Avec de nouveaux propriétaires et après des mois de travaux, il rouvre enfin ses portes jeudi 28 mars 2024. "Le Café du Commerce" né en 1873, devenu brasserie, se transforme en "bouillon". Le lieu est en partie inscrit depuis 1981 à l'inventaire des monuments historiques pour son décor Art nouveau.
Au 31, rue des Granges à Besançon, les passants tentent de jeter un œil à travers la vitre. La fameuse brasserie est devenue le "Bouillon du Commerce" comme indique l'enseigne. Mais jusqu'au bout, le secret aura été bien gardé. À quelques heures de l'ouverture du jeudi 28 mars 2024, des bâches en plastique opaques protègent encore l'intérieur des regards indiscrets. Derrière la façade pourtant, rien n'a changé ou presque.

Consignes de l'exercice:
#1 Pour chacune des affirmations suivantes, dites si elle concorde avec le texte sur le Bouillon du Commerce ci-dessus, en répondant par oui ou par non et en citant exactement les mots du texte qui tranchent. (a) Le café a vu le jour en 1873. (b) Le lieu figure en totalité à l'inventaire des monuments historiques. (c) À quelques heures de l'ouverture, on peut déjà voir l'intérieur depuis la rue.
#2 Rédigez la suite du texte sur le Bouillon du Commerce, en partant de sa dernière phrase.

Données extraites:
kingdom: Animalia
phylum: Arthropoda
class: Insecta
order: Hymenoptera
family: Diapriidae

* * *

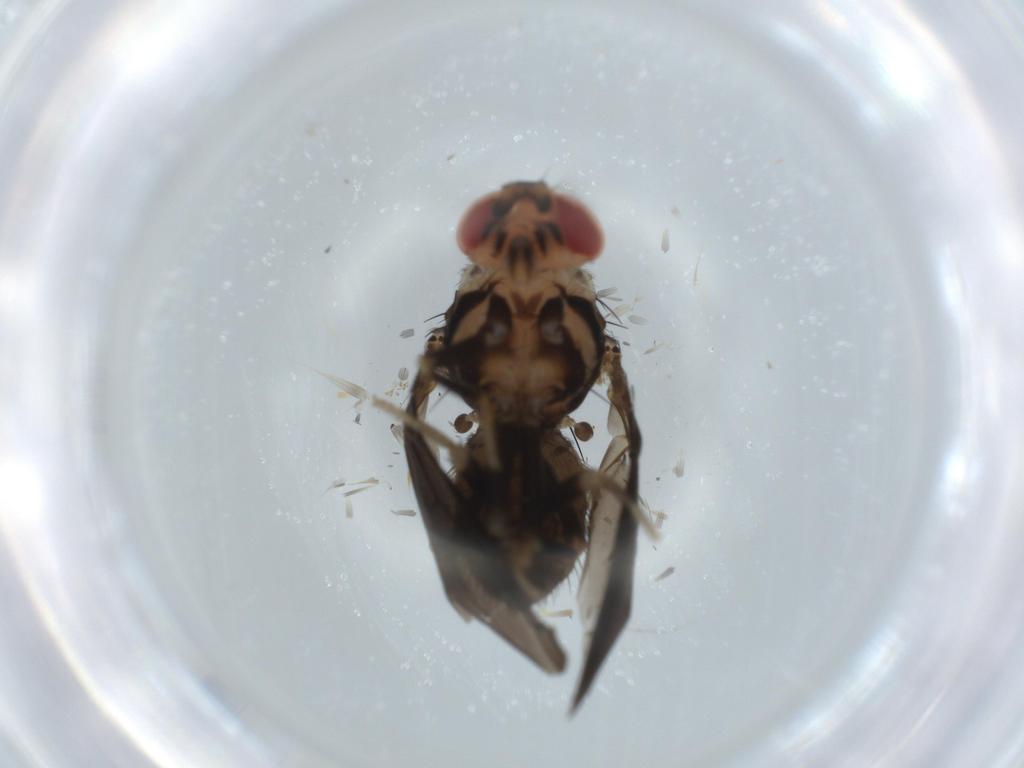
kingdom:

==

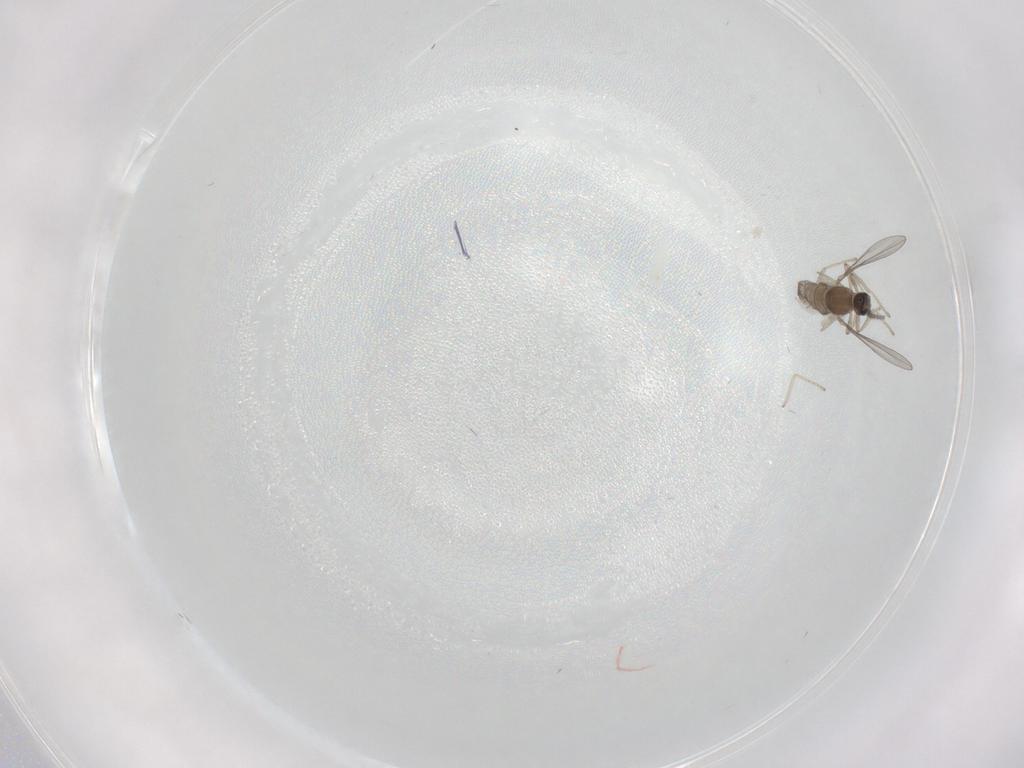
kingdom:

Réponses attendues:
#1
(a) Oui : « né en 1873 ».
(b) Non : « en partie inscrit depuis 1981 à l'inventaire des monuments historiques ».
(c) Non : « des bâches en plastique opaques protègent encore l'intérieur des regards indiscrets ».

#2
Pas question en effet pour les nouveaux maîtres des lieux de toucher à ce décor incroyable. Chérine et Serge Couësmes se félicitent néanmoins d'avoir enlevé cette mezzanine, installée au fond de la salle dans les années 1980. Fille et père y ont gagné deux anciens miroirs avec leurs boiseries qui avaient disparu avec ce demi-étage. "L'architecte des Bâtiments de France était très heureux de les voir réapparaître, confie Serge Couësmes à France 3 Franche-Comté, c'est quand même magnifique !" Car ici, les miroirs, les boiseries des cadres et le plafond sculpté, d'inspiration Art nouveau, sont tous inscrits à l'inventaire des Monuments historiques depuis le 29 septembre 1981. "On a l'impression de voyager dans le temps", sourit Chérine Couësmes.
Car l'histoire du "Café du Commerce" remonte à 1873. Sur de vieilles cartes postales en noir et blanc, on reconnaît parfaitement l'endroit. On y aperçoit, au-dessus de la porte d'entrée, son vitrail représentant Hermès, Dieu grec des voyageurs et des commerçants.
À l’époque, ce café est loin d'être unique en son genre. "Ces cafés et brasseries dans l'esprit Art nouveau, il y en avait énormément au centre-ville de Besançon, qui ont été dénaturés ou détruits, indique Serge Couësmes. Pour quelle raison ? Sans doute par un désir de modernité, mais le Café du Commerce n'était pas le seul."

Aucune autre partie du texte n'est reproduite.